The Blackwood Brothers Quartet
The Blackwood Brothers Quartet was formed in 1934, in the midst of the Great Depression when preacher Roy Blackwood (1900–1971), moved his family back home to Mississippi. His brothers Doyle Blackwood (1911–1974), and 15-year-old James Blackwood (1919–2002), already had some experience singing with Vardaman Ray and Gene Catledge. After adding Roy’s 13-year-old son R. W. Blackwood (1921–1954), to sing baritone, the brothers began to travel and sing locally. By 1940, they were affiliated with Stamps-Baxter to sell songbooks and were appearing on 50,000-watt radio station KMA (AM) in Shenandoah, Iowa.

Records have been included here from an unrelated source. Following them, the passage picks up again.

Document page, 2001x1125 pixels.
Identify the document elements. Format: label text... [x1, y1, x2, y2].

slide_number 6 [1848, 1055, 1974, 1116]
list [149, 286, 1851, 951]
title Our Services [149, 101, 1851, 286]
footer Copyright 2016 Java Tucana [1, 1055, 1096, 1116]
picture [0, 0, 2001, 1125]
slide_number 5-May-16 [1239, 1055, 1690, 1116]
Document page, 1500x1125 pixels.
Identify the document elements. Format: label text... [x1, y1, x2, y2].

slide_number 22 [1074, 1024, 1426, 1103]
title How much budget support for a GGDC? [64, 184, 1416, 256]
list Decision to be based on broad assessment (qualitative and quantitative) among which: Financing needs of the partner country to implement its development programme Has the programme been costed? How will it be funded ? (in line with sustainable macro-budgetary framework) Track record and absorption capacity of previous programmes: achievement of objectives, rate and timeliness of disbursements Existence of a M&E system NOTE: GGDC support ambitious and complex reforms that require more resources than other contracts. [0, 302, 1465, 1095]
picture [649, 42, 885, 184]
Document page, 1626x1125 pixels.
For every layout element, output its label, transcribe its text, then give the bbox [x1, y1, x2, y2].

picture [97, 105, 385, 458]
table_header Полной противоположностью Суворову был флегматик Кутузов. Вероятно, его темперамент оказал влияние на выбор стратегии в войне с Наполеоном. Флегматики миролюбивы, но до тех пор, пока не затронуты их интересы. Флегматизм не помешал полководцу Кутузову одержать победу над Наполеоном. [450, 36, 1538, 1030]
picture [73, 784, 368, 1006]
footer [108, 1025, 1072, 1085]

Doyle left in 1942 and was replaced with Don Smith. After Doyle left, The Quartet relocated to Memphis, Tennessee in 1950. The move proved to be profitable for the group as they began to appear on television station WMCT in coming years. After the move, Roy left and was replaced with Calvin Newton, who was replaced with Cat Freeman, and after Freeman left, Alden Toney was hired to sing tenor. In 1951, Alden Toney and Don Smith left and were replaced with Dan Huskey and Bill Lyles. In 1952, Dan Huskey left and was replaced with Bill Shaw. On June 14, 1954, the Blackwood Brothers lineup of Bill Shaw (tenor), James Blackwood (lead), R. W. Blackwood (baritone), Bill Lyles (bass), and Jackie Marshall (piano), won the Arthur Godfrey’s Talent Scouts competition on national television with their rendition of “Have You Talked To The Man Upstairs?” The excitement was short lived however, when a plane crash took the lives of R. W. Blackwood, Bill Lyles, and Johnny Ogburn, a local friend of the Blackwood Brothers. The survivors, James Blackwood, Bill Shaw, and Jackie Marshall soldiered on. R.W.’s little brother Cecil Blackwood (1934–2000) took over as baritone and J. D. Sumner replaced Bill Lyles at the bass position. In the following years, he and James Blackwood put a number of innovative ideas into play. They were the first to customize a bus for group travel and are the founders of the National Quartet Convention. Sumner also contributed to the group as a songwriter, sometimes writing all the songs for a music album. The Blackwood Brothers were also setting new standards in the studio. Their RCA Victor recordings from this time period are now prized collectors’ items. The lineup with Bill Shaw, James, Cecil, and J.D. Sumner (who for many years was unchallenged as the Guinness World Record holder for having the lowest human voice on record) is considered the classic version of the Blackwood Brothers Quartet, with Jackie Marshall or Wally Varner on piano. The Blackwood Brothers Quartet came up with the idea to customize the first bus to make travel spacious and comfortable for entertainers thereby inventing the customized “Tour Bus”. Elvis Presley saw their bus and went straight out and had one made for him. A replica of the bus can be seen at the Southern Gospel Museum and Hall of Fame at Dollywood in Pigeon Forge, Tennessee.